Identification of consensus phosphorylation motifs. (A) Determination of phosphorylation motifs using scanning peptide arrays. A library of biotinylated peptides is first synthesized in which one position is fixed (red circles) at a defined position relative to the phosphoacceptor site (green circles). The fixed position can be any of the 20 canonical amino acids, as well as pThr or pTyr. All other positions in the peptide mixture contain equimolar amounts of the canonical amino acids, excluding Ser, Thr, and Cys (blue circles). To determine the consensus motif, each peptide mixture is incubated with the kinase-of-interest (KOI) in the presence of [γ³²P]-ATP before being immobilized on a streptavidin-coated membrane (right). The membrane is then washed, dried, and imaged. The resulting autoradiogram can be used to determine a consensus phosphorylation motif for the KOI based on the relative intensity of each spot in the array. (B) Consensus phosphorylation motif identification using the M3 algorithm.
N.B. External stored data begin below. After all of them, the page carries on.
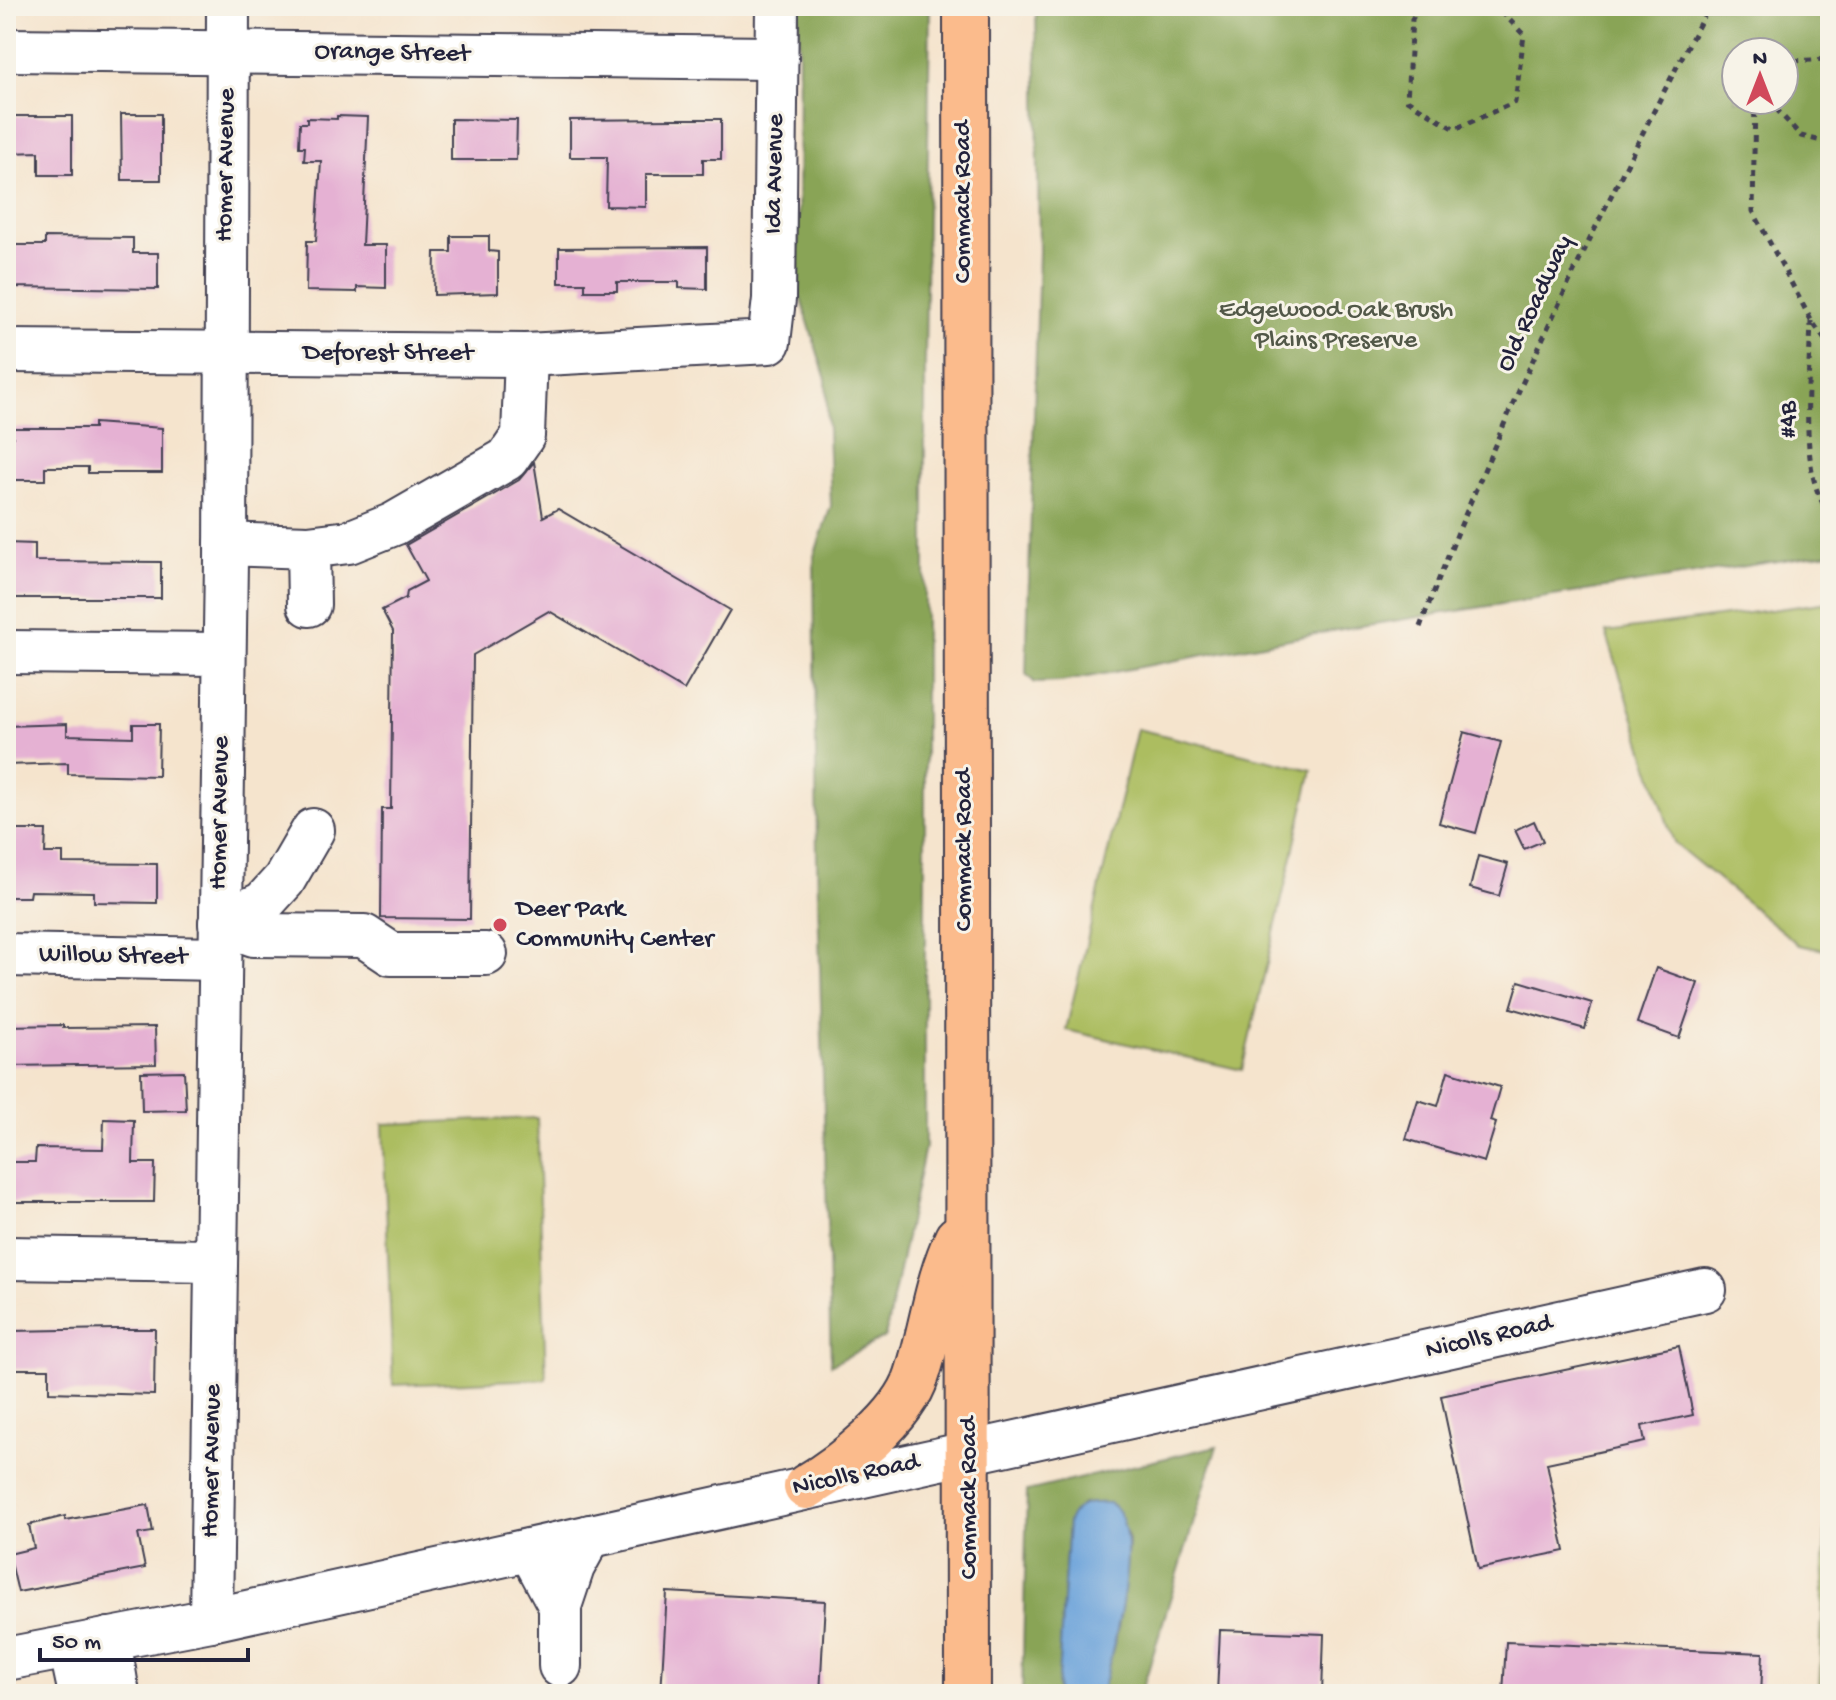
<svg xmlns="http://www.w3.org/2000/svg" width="1836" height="1700" font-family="'Gochi Hand',sans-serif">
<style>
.green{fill:#acbd60;stroke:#67704e;stroke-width:2}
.forest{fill:#89a456;stroke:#566348;stroke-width:2;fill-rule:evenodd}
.water{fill:#6ca3da;stroke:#47628a;stroke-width:2}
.building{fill:#e5b1d3}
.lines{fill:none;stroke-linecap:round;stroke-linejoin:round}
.minor-casing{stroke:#423f51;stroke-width:46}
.major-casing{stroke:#423f51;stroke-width:48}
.path{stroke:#423f51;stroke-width:5;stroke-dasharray:6 6;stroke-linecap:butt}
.minor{stroke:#fff;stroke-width:42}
.major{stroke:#fbbb8c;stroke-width:44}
.poi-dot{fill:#d1495b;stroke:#f7f3e8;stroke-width:3}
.labels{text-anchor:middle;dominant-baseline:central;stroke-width:6;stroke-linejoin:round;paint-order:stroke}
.street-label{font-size:26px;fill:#22223b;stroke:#f7f3e8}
.park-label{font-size:26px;fill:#525848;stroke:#f7f3e8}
.poi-label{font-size:26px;fill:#22223b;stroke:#f7f3e8;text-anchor:start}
</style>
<rect width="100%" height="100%" fill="#f7f3e8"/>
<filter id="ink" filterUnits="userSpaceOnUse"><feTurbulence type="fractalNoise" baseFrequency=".0125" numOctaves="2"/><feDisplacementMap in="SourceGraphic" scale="16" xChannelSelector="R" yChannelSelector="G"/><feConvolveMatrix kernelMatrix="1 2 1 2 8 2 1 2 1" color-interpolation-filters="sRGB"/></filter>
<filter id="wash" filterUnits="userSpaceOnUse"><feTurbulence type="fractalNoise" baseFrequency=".006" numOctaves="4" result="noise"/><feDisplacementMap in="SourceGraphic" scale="32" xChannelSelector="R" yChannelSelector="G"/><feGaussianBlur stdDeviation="1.8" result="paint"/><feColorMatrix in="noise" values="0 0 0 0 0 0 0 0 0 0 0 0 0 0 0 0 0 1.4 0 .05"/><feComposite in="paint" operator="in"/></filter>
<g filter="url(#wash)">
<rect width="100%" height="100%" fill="#f5e4cd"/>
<!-- green -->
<g class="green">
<path d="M1830 602V951L1799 945 1674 843 1606 632Z"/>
<path d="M1137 729 1312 770 1242 1070 1066 1030Z"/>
<path d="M537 1118 546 1379 393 1385 383 1124Z"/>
<path d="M1830 1414V1694H1819Z"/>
</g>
<!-- forest -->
<g class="forest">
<path d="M799 6H930L925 362V1147L885 1337 831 1365 817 861 814 556 831 506 826 380 798 289Z"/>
<path d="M1036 6H1830V553L1348 628 1061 682 1035 683 1026 674 1039 252ZM1736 52H1784V100H1736Z"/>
<path d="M1217 1446 1141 1694H1101L1118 1629 1128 1548V1536L1109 1503 1082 1504 1068 1522 1057 1694H1022L1027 1491Z"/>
</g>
<!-- water -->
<path class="water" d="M1109 1503C1149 1523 1111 1657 1101 1694H1057L1068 1522C1076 1502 1089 1502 1109 1503Z"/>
<g id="blocks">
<!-- building -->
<g class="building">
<path d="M121 114H161V180H122Z"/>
<path d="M8 116H72V175H39V152L9 153Z"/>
<path d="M337 116 368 117 362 245H386V288L357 287V292L306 291 307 241H316L321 161H304L305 147H299L300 123H307V118L337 119Z"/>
<path d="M451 119 517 120 516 160H451Z"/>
<path d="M676 119H721V159H703V174H646V207L606 206 607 157H570V120Z"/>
<path d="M451 236H489V251L498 252V293L434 295 435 252H451Z"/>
<path d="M45 237 133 238V253H158V289L7 287V245H45Z"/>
<path d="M707 247V289L679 288V282H617V291H585V283H559V248Z"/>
<path d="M94 423 162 428V473H88V467H45V480H14V473H7L6 438H13V428H94Z"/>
<path d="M534 462 543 517 558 509 730 610 684 690 549 611 473 655 470 919 381 918 382 809H391L393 631 382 610 406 598 407 591 426 581 406 545 519 480Z"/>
<path d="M6 543 35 544V561L161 562V598H6Z"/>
<path d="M67 724V735L133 737V724H159L158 776 68 774V763L6 765V726Z"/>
<path d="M1464 732 1501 742 1476 833 1439 823Z"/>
<path d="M1534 821 1543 841 1524 849 1515 830Z"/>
<path d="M14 830H46L45 853H63V863L157 864V903L94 902V892L30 891 29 897H6V854H14Z"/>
<path d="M1478 856 1508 864 1499 896 1470 888Z"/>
<path d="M1656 968 1698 983 1679 1038 1637 1023Z"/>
<path d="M1519 981 1592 1003 1585 1029 1511 1008Z"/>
<path d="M63 1025V1028L155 1027 156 1064 6 1066V1026Z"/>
<path d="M184 1071 186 1110 142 1111 141 1072Z"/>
<path d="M1448 1071 1500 1087 1490 1121 1496 1123 1484 1162 1406 1139 1418 1100 1438 1106Z"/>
<path d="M104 1119 134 1120 133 1163H155L154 1202H6V1162H35L36 1148 103 1149Z"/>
<path d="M116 1329H155L154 1395 49 1392V1369H12V1331Z"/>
<path d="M1679 1346 1693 1415 1642 1426 1645 1442 1547 1463 1565 1551 1478 1569 1441 1396Z"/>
<path d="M148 1505 153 1532 138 1534 145 1568 18 1592 9 1554 34 1548 29 1525 65 1516V1520Z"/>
<path d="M667 1592 825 1601 820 1694H661Z"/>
<path d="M1220 1630 1324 1634 1322 1694H1217Z"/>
<path d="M1506 1642 1763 1653 1761 1694H1503Z"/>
</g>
</g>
</g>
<g filter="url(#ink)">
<use href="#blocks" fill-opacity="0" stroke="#423f51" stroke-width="2"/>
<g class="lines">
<!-- minor casing -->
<g class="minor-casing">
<g id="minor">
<path d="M6 50 777 58"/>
<path d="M6 351 526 355 769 342 774 299 777 6"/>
<path d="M226 544 308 547"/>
<path d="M309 605 308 547 349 542 394 524 507 459 523 436 526 355"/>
<path d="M6 652 222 654"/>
<path d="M220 923 254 935 364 936 391 954H486"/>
<path d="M220 923 263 903 284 880 313 830"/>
<path d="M6 955 219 959"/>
<path d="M6 1258 215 1261"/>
<path d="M530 1550 560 1606 573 1567 590 1536"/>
<path d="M560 1606V1666"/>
<path d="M211 1620 226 560 228 6"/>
<path d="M109 1639 118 1694"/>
<path d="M70 1647 80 1694"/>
<path d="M6 1659 211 1620 1705 1290"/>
</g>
</g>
<!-- major casing -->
<g class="major-casing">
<g id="major">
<path d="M966 6 968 1694"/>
<path d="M806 1487C843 1465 904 1418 917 1375 932 1329 936 1282 957 1238"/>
</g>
</g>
<!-- path -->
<g class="path">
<path d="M1420 6 1412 19 1407 100 1455 129 1515 102 1524 35 1496 6"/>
<path d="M1784 66 1790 61 1830 59"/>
<path d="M1755 100 1753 211 1811 320 1830 347"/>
<path d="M1768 100 1801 136 1830 143"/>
<path d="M1811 321C1810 367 1797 481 1830 512"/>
<path d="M1420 627C1503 413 1601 208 1709 6"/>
</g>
<!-- minor -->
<use href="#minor" class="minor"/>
<!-- major -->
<use href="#major" class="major"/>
</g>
</g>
<!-- markers -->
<circle class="poi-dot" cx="500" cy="925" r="8"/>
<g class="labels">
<!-- street labels -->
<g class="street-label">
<text transform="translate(392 54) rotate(1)">Orange Street</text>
<text transform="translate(227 165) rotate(-89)">Homer Avenue</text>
<text transform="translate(776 174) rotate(-89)">Ida Avenue</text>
<text transform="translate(964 202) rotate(-90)">Commack Road</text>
<text transform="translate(1536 304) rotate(-65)">Old Roadway</text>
<text x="388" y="354">Deforest Street</text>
<text transform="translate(1790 420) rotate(-91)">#4B</text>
<text transform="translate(221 813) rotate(-89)">Homer Avenue</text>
<text transform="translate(965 850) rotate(-90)">Commack Road</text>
<text transform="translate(113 957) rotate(1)">Willow Street</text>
<text transform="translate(1489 1338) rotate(-13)">Nicolls Road</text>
<text transform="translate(213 1461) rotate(-89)">Homer Avenue</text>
<text transform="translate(856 1476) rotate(-12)">Nicolls Road</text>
<text transform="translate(970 1498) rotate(-90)">Commack Road</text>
</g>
<!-- park labels -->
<g class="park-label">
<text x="1336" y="311">Edgewood Oak Brush<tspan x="1336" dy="30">Plains Preserve</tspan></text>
</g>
<!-- poi labels -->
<g class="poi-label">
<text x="516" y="910">Deer Park<tspan x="516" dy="30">Community Center</tspan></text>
</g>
</g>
<!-- margin -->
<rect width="1836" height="1700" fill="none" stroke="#f7f3e8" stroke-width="32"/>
<!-- north arrow -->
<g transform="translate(1760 76)"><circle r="38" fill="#f7f3e8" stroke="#a29fa3" stroke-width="2"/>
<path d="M0-6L14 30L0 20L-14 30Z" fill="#d1495b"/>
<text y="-12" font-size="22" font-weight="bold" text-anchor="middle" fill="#22223b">N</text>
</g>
<!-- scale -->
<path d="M40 1648v12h208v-12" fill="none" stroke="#22223b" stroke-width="4"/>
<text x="52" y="1648" font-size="24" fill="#22223b" stroke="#f7f3e8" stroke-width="6" paint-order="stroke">50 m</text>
</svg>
Known in vivo phosphorylation sites, determined primarily by MS/MS analysis, are first mapped onto each of the substrates of the KOI (e.g., CAMK2D) identified by phosphorylation assays using functional protein microarrays. M3 then uses an iterative approach to identify those residues that are enriched at each position relative to the phosphoacceptor site. The resulting matrix is used to construct a consensus phosphorylation motif for the KOI. (C) Consensus phosphorylation motif prediction using quantitative MS/MS. Cell lysates are first dephosphorylated, then incubated with the KOI and analyzed by quantitative MS/MS using phospho-enrichment. Statistically-overrepresented residues are used to construct a consensus phosphorylation motif for the KOI.

Figure 4

Genetically-targetable FRET-based biosensors. (A) Design of a FRET-based kinase activity reporter based on an engineered molecular switch. In this design, the sensor unit is composed of a PAABD (red cylinder) tethered to a substrate domain (green cylinder) that is specifically phosphorylated by the kinase-of-interest (KOI; green circle). The sensor unit is sandwiched between the reporter unit, which is comprised of two FPs that are able to undergo FRET [e.g., CFP (cyan cylinder) and YFP (yellow cylinder)]. A targeting motif (orange envelope) is used to direct the reporter to distinct subcellular regions. In the unphosphorylated state, the FPs are far removed from one another and, therefore, do not undergo FRET. An increase in the activity of the KOI leads to a phosphorylation-dependent conformational change that alters the distance and/or orientation of the FPs, increasing FRET between them. Phosphatase (PPase; purple oval)-mediated dephosphorylation of the reporter switches it back to the open conformation, reducing FRET. (B) Pseudocolor images of a live cell imaging experiment. In this experiment, a time-dependent increase in the FRET emission ratio (YFP FRET/CFP) is observed following stimulation with a pharmacological activator (stimulus). Upon removal of the stimulus (wash out), the emission ratio returns to basal levels. Warmer colors represent high activity while cooler colors indicate low activity. (C) Several ways in which genetically-targetable biosensors can be used to monitor real-time changes in the activity profiles of two or more signaling enzymes in the same cell. Top panel: Activity reporters that utilize the same FP FRET pair can be monitored simultaneously in the same cell provided that each biosensor is targeted to a distinct subcellular locale, such as the plasma membrane (PM) and the nucleus. Middle and bottom panels: To track the activities of two or more signaling enzymes in the same subcellular region, activity reporters that utilize spectrally distinct FP FRET pairs (e.g., CFP/YFP and YFP/RFP) can be used (middle panel) or alternative fluorescence imaging techniques, such as FRET-fluorescence lifetime imaging (FRET-FLIM), which only measures changes in emission of the donor fluorophore, can be employed (bottom panel). Cyto, cytoplasm; PM, plasma membrane.